About this good practice
This practice addresses resource reuse and waste management in the building industry, where materials often end up in landfills mixed with hazardous waste, making recycling dangerous. Milva is a programme that registers all building materials, both hazardous and reusable, digitalising data for easier decision-making by builders, architects, and planners. This mapping also creates safer environments for workers dismantling buildings. Complying with Danish and EU regulations, Milva applies a strict logic to assess materials, quantifying them and adding data like CO2 calculations and work descriptions.
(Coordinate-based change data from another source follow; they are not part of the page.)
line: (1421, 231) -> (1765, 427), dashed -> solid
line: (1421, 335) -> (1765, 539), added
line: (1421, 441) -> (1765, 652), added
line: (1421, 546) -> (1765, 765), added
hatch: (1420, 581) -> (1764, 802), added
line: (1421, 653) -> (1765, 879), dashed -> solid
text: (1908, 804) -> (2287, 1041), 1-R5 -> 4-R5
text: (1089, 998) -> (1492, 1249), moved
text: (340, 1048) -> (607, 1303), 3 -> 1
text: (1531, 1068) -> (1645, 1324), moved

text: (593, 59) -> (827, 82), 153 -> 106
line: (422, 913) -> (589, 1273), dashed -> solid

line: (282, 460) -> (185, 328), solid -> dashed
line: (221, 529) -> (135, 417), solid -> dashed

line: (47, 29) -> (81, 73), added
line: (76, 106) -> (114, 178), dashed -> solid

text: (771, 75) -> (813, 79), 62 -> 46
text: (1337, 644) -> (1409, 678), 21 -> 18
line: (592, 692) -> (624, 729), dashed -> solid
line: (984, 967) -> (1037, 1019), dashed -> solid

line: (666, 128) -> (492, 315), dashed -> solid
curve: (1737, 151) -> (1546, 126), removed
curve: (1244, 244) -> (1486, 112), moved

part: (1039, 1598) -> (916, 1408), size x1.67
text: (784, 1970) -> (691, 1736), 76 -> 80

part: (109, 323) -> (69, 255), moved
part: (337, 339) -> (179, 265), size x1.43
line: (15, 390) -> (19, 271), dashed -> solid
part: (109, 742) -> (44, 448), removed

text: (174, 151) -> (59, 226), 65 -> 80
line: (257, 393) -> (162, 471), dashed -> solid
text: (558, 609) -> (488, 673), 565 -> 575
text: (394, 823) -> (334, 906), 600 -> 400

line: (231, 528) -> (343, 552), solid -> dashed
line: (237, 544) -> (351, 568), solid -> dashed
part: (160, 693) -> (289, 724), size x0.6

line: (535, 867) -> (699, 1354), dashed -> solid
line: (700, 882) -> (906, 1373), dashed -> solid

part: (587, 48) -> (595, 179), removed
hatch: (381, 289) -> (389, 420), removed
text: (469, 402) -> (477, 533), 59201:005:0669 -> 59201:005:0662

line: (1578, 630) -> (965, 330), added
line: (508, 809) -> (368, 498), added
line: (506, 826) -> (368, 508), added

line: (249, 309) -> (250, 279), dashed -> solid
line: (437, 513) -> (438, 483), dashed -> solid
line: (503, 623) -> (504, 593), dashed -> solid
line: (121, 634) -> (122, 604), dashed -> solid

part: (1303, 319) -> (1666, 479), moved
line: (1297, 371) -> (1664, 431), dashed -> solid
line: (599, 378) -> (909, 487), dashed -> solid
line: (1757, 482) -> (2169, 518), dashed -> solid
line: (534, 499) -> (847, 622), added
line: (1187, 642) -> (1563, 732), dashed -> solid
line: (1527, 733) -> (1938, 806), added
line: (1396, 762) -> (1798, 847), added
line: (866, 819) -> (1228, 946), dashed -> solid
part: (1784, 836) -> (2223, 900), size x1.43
This ensures material checks, with built-in quality control and compliance incentivised by increased data collection. Milva's development has been facilitated by the Danish innovation policy, focusing on tech companies as drivers for private solutions to public challenges. The Danish Innovation Fund supported Milva's startup process, to address social challenges and boost research and innovation in companies. The fund enabled Milva to develop crucial features to tackle waste management challenges and complying with new selective demolition legislation. The program is expected to be implemented in Zealand and Danish municipalities to enhance inert waste valorisation. Beneficiaries include project owners complying with EU building waste laws, professionals in circular economy and planning, and workers and inhabitants who gain safer environments and materials in modernised buildings.
Resources needed
Milva in its current form has required 5 years of development and test-ing. Due to the focus on hazardous materials, it requires environmental specialists with a digital flair and highly skilled programmers.
Roughly 2 million euro has been spent on development so far.
Evidence of success
Milva has been used in over 1500 projects and has correctly assessed material potentials, leading to an increase in correct waste management and recycling of safe materials. It is used daily to ensure correct building waste management and most recently at Bispebjerg Hospital where the data from Milva was used in the recirculation plan of several of the materials or in Byk collaboration where Milva maps every building with the intention of maximising reuse across numerous building projects.
Potential for learning or transfer
Milva’s system can only really be transferred if you use Milva, but(!), some of the learnings can be shared with other non-Milva users. The data that Milva has gathered is specifically important to Danish or broader perhaps European building customs. If Milva was used to collect data in a specific area it could quickly be adapted to collect data on that area’s buildings. The circular networks that Milva support and underpin in Copenhagen and other Danish cities could act as inspiration for other entities in Europe, and we would be happy to share these learnings.
Milva is part of an existing infrastructure where all materials in the buildings in the BYK partnership must be registered before renovation, transformation or demolition and. This means that planners, counsellors and architects have access to several buildings’ worth of safe reusable material and can mix and match materials between buildings in the planning phase thus increasing the chance of reuse.